Tenía
grandes ideas pero andaba en crisis, llevaba meses sin pintar nada que valiese
la pena. Su expresionismo abstracto había entrado en una etapa algo tenebrosa.
Un largo y tenso periodo de sequía en su cerebro le llevó a investigar que a
veces las nubes sembradas con yoduro de plata conceden la lluvia. Por lo tanto,
necesitaba un revulsivo. Algo que hiciera renacer.
Consiguió los euros necesarios y se
apuntó en un viaje, uno de esos paquetes turísticos que en verano son
consumidos por millones.
Moverse era la solución. Ir de acá
para allá calma las neuras, otorga sensaciones nuevas. El globo terráqueo era, a fin de
cuentas, una pequeña bola en la que no paran de revolverse muchos saltamontes.
En su captura de maravillas
comenzaría por el Coliseo de Roma y el Partenón. Al llegar ante tan venerables
escenarios le decepcionó el deterioro de sus estructuras y la cantidad de
grúas, andamios y restauradores que en apariencia no son capaces de restaurar
gran cosa.
Italia y Grecia eran un montón de
ruinas, igual que su vida. Pero incluso tras las mayores
catástrofes, la naturaleza consigue recuperarse.
Por eso cuando conoció a la guía de
las excursiones opcionales sintió un nudo en la garganta.
-Hola a todos. Me llamo Eirini, en
español se diría Irene y significa paz.
Quedó anonadado: su musa cambiaba
con frecuencia de aspecto. Pero, mirándola fijamente, se dijo que tenía que ser
aquélla. Así que no lo pensó más, y se dirigió a ella con el tono más amable de
su voz.
-Me apunto al crucero por el Egeo
con la condición de que usted acepte ser mi invitada.

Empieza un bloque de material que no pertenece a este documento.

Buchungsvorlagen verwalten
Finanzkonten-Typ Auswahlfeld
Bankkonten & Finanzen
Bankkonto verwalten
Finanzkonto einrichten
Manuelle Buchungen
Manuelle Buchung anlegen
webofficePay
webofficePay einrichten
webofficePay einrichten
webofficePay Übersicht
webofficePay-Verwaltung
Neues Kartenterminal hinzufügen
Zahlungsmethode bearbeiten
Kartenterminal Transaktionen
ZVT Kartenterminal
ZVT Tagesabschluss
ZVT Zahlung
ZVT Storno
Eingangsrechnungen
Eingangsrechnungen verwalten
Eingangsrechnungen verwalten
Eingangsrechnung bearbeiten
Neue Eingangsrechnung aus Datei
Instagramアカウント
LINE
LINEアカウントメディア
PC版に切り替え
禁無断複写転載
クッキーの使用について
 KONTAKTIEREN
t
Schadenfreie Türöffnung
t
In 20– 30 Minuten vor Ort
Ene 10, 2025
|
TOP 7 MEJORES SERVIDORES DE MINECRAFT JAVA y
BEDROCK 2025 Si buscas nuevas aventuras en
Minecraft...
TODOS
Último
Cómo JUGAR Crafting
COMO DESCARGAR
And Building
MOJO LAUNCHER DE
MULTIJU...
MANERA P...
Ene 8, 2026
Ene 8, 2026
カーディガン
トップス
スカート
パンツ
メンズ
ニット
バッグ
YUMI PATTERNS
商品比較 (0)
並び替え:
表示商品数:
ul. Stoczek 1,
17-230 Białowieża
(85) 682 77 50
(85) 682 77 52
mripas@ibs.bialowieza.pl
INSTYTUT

Estaba condenado a ver que a su lado
la belleza se esfumaba una y otra vez. Para aliviarse, se lanzó a filosofar
sobre el vertiginoso y cruel mundo que le había tocado vivir, en el que nada es
lo que aparenta ser. Le propuso contratarla para que fuese su modelo, pero se
convirtió en una Venus, le impresionó el sereno desafío de su rostro, la
sensualidad de su figura, los pliegues del manto que cubría su pubis. Pero,
claro, era una pena que tuviese los brazos amputados.